AMMAN – Le vice Premier ministre israélien Shaul Mofaz a récemment opposé un veto sans équivoque à une question clé du processus de paix au Proche-Orient. D’après lui, le retour du plateau du Golan à la Syrie constituerait une tête de pont de l’Iran à la frontière israélienne et serait donc une décision non seulement naïve au plan politique, mais également irrationnelle.

La déclaration de Mofaz est symptomatique d’une perception  profondément enracinée aujourd’hui, que ce soit au Proche-Orient ou aux Etats-Unis : celle d’un Iran hégémonique qui cherche à asseoir sa prédominance dans la région au moyen d’un réseau d’alliés chiites. Cette cinquième colonne iranienne s’étendrait de Beyrouth à Damas, de Gaza à Bagdad et enfin de l’Iran au Yémen en passant par l’Arabie saoudite. Les récents affrontements armés entre le Hezbollah et le gouvernement libanais ne sont, dit-on, qu’une nouvelle manifestation de cette influence hégémonique iranienne.

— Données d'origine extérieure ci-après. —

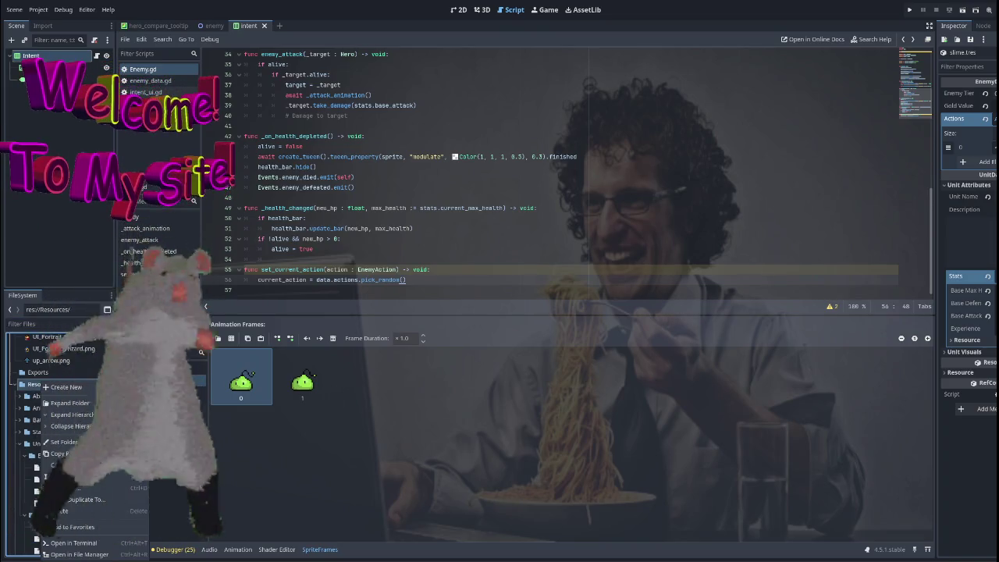
pyautogui.click(167, 387)
pyautogui.write('EnemyAction')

Non sans ironie, cette perception a apporté des alliés inattendus à Israël. Le président égyptien Hosni Moubarak a déclaré que « la loyauté » des chiites arabes « allait toujours à l’Iran », tandis que le roi Abdallah II de Jordanie est l’auteur de l’axiome sur l’émergence d’un « croissant chiite ». Cette montée en puissance des chiites et le « clivage sunnite-chiite » qui en résulte serait à l’origine du gouffre qui va s’approfondissant dans la région.

Mais si cette perception paraît convaincante à première vue, elle est en fait basée sur des généralisations qui sont plus révélatrices de l’état d’esprit de ses avocats que de la réalité sur le terrain.